Monday 28 September 2009

if silence is golden, you ain't worth a dime, 'cos your mind is on vacation but your mouth is working overtime

A few years ago I went with a couple of musicians to a big-band jazz concert in a public hall near King’s Lynn. During proceedings, one of my companions asked a particularly vocal lady to keep her voice down. She objected and a brawl almost ensued. We were asked to leave to forestall trouble, a little unfairly I thought. I missed more than half the programme of a superb swing band, but all my teeth were intact.

Live jazz in pubs and clubs can be a tricky issue.
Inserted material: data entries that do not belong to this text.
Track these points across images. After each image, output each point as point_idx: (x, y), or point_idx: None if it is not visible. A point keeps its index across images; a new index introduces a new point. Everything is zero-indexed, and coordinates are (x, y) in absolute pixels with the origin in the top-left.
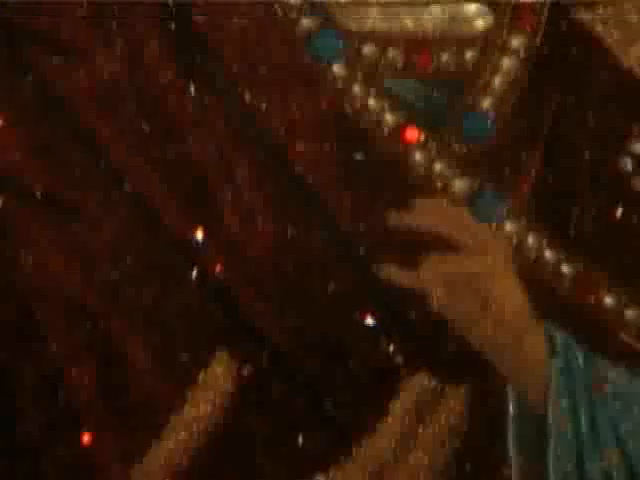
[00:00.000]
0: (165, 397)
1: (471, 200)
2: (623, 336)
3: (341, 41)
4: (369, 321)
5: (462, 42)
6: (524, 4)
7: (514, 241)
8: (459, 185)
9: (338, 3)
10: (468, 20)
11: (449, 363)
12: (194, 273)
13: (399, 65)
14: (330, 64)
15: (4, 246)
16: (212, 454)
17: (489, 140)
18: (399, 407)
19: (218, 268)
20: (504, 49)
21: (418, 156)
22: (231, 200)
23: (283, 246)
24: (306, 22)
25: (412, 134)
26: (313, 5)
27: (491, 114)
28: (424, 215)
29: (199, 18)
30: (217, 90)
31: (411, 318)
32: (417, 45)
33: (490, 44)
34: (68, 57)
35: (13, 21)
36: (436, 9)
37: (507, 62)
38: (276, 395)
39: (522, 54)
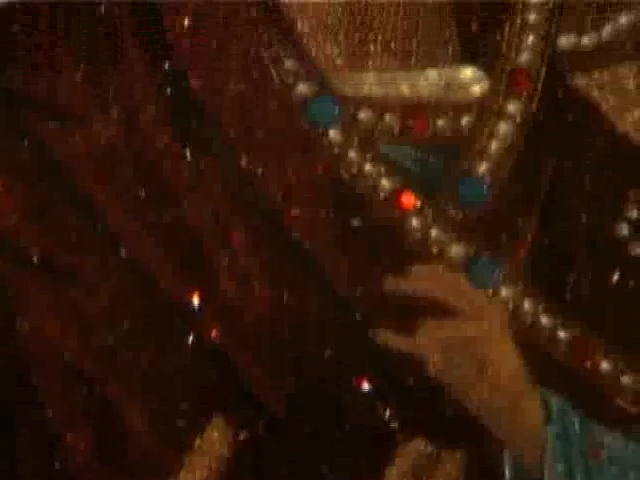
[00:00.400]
0: (162, 462)
1: (467, 265)
2: (619, 402)
3: (337, 107)
4: (366, 386)
5: (458, 107)
6: (520, 69)
7: (510, 306)
8: (455, 250)
9: (334, 69)
10: (464, 86)
11: (446, 428)
12: (190, 338)
13: (395, 130)
14: (326, 129)
15: (1, 311)
16: None
17: (485, 205)
18: (395, 472)
19: (214, 333)
20: (500, 114)
21: (414, 221)
22: (227, 265)
23: (279, 311)
24: (302, 88)
25: (408, 199)
26: (309, 71)
27: (487, 179)
28: (420, 280)
29: (196, 83)
30: (213, 155)
31: (408, 383)
32: (413, 110)
33: (486, 109)
34: (65, 122)
35: (11, 86)
36: (432, 75)
37: (503, 127)
38: (272, 461)
39: (518, 119)
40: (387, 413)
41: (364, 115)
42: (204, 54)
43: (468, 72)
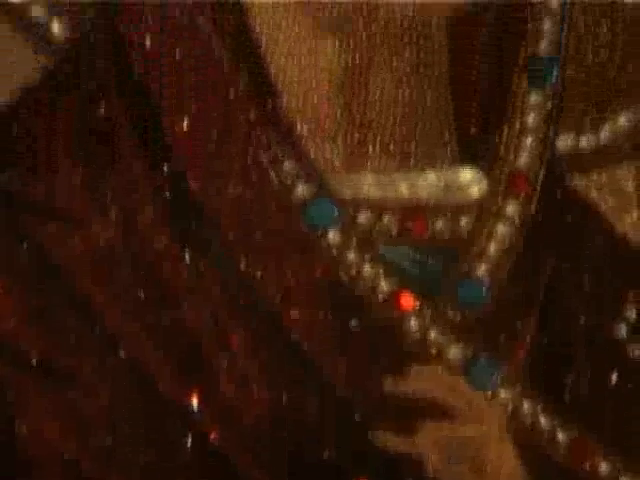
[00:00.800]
0: None
1: (466, 367)
2: None
3: (336, 208)
4: None
5: (457, 209)
6: (519, 171)
7: (509, 408)
8: (454, 352)
9: (333, 170)
10: (463, 187)
11: None
12: (190, 439)
13: (394, 232)
14: (325, 231)
15: (1, 413)
16: None
17: (484, 307)
18: None
19: (213, 435)
20: (499, 216)
21: (413, 323)
22: (226, 367)
23: (279, 413)
24: (301, 189)
25: (407, 301)
26: (308, 173)
27: (486, 281)
28: (420, 382)
29: (195, 184)
30: (212, 257)
31: None
32: (412, 212)
33: (485, 211)
34: (64, 224)
35: (10, 189)
36: (431, 176)
37: (502, 229)
38: None
39: (517, 221)
40: None
41: (363, 216)
42: (203, 156)
43: (467, 174)
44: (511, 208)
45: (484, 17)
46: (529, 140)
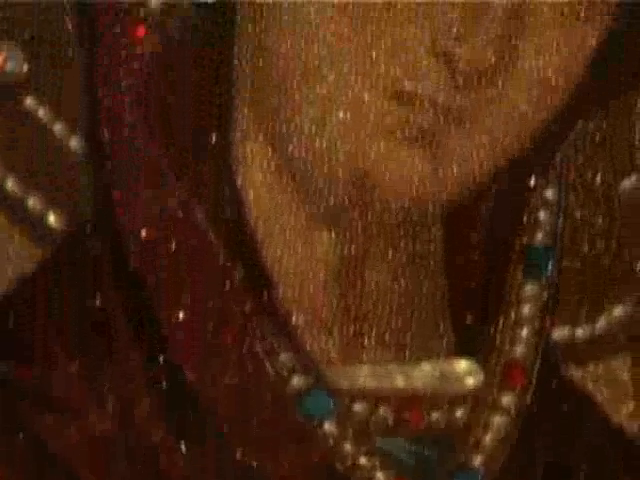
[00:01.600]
0: None
1: None
2: None
3: (332, 400)
4: None
5: (453, 400)
6: (515, 362)
7: None
8: None
9: (329, 362)
10: (459, 378)
11: None
12: None
13: (390, 423)
14: (321, 422)
15: None
16: None
17: None
18: None
19: None
20: (494, 407)
21: None
22: None
23: None
24: (297, 381)
25: None
26: (304, 364)
27: (482, 471)
28: None
29: (191, 375)
30: (208, 448)
31: None
32: (408, 403)
33: (481, 402)
34: (60, 415)
35: (6, 380)
36: (427, 367)
37: (498, 420)
38: None
39: (513, 412)
40: None
41: (359, 407)
42: (199, 347)
43: (462, 365)
44: (507, 399)
45: (480, 207)
46: (525, 331)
The good manager will be aware of the need to maintain a fine balance between the wishes of those there to listen to music and have a drink at the same time and those there to drink with a background of music. Sometimes the two groups can’t be reconciled easily, especially in pubs; they are there for different reasons and often mingle uncomfortably.

A pub near Norwich ran Friday lunchtime jazz sessions, presenting such local luminaries as Stella Goodey, James Goodwin and Derek Cubbitt. The music was played against an unremitting soundscape of chinking plates, scraping chairs on a tiled floor, repeated creaking of a servery door and buzz of conversation.

Yet neither musicians nor audience complained about background noise. They knew they were in an environment where about half the audience were there to hear them, the other half out for a pleasurable time. Nobody competed for ears. Somehow everyone found what they were looking for. And the same applied in most pubs dishing up successful live jazz.

I was reminded of this when I listened recently to a CD – Charles Mingus on Charles Mingus. In the introduction to the singular “Folk Forms No. 1” he appeals for quiet. “Restrain your applause… in fact don’t even take any drinks… or no cash registers ringing etc.” This was Mingus pretending to be recording in the electrifying atmosphere of a club, when in reality he was in the studios. He wanted the musicians to play as if they had the stimulus of an audience.

Some of the best jazz recordings are live in front of a vociferous audience – tracks by Wynton Marsalis, Chris Barber and Roland Kirk to name just five (Marsalis and Kirk should be there twice). I actually relish LP tracks reverberating with the rattle of ice in a glass, the murmur of voices at the bar and the thunder of rapturous applause. (That’s a Jungian slip – who talks about LPs these days?) Let’s never forget that our music was conceived and nurtured in drinking houses and dance halls and came of age in clubs and bars. Some will argue with justification that jazz started to decline the day it moved into the concert hall. In my view, jazz, and perhaps music generally, should be heard only with somebody shouting “Nigel” in the background. (Mercy, Mercy, Mercy – Cannonball Adderley – at least it sounds like Nigel to me).

In my modest opinion, if Mingus had really wanted his musicians to relax as if they were in a club atmosphere, he should have invited an audience to dance, holler and start fights. Or maybe supply his men with viper, but that’s another story. We need a campaign – more live music in front of audiences prepared to demonstrate their enjoyment of what they’re hearing.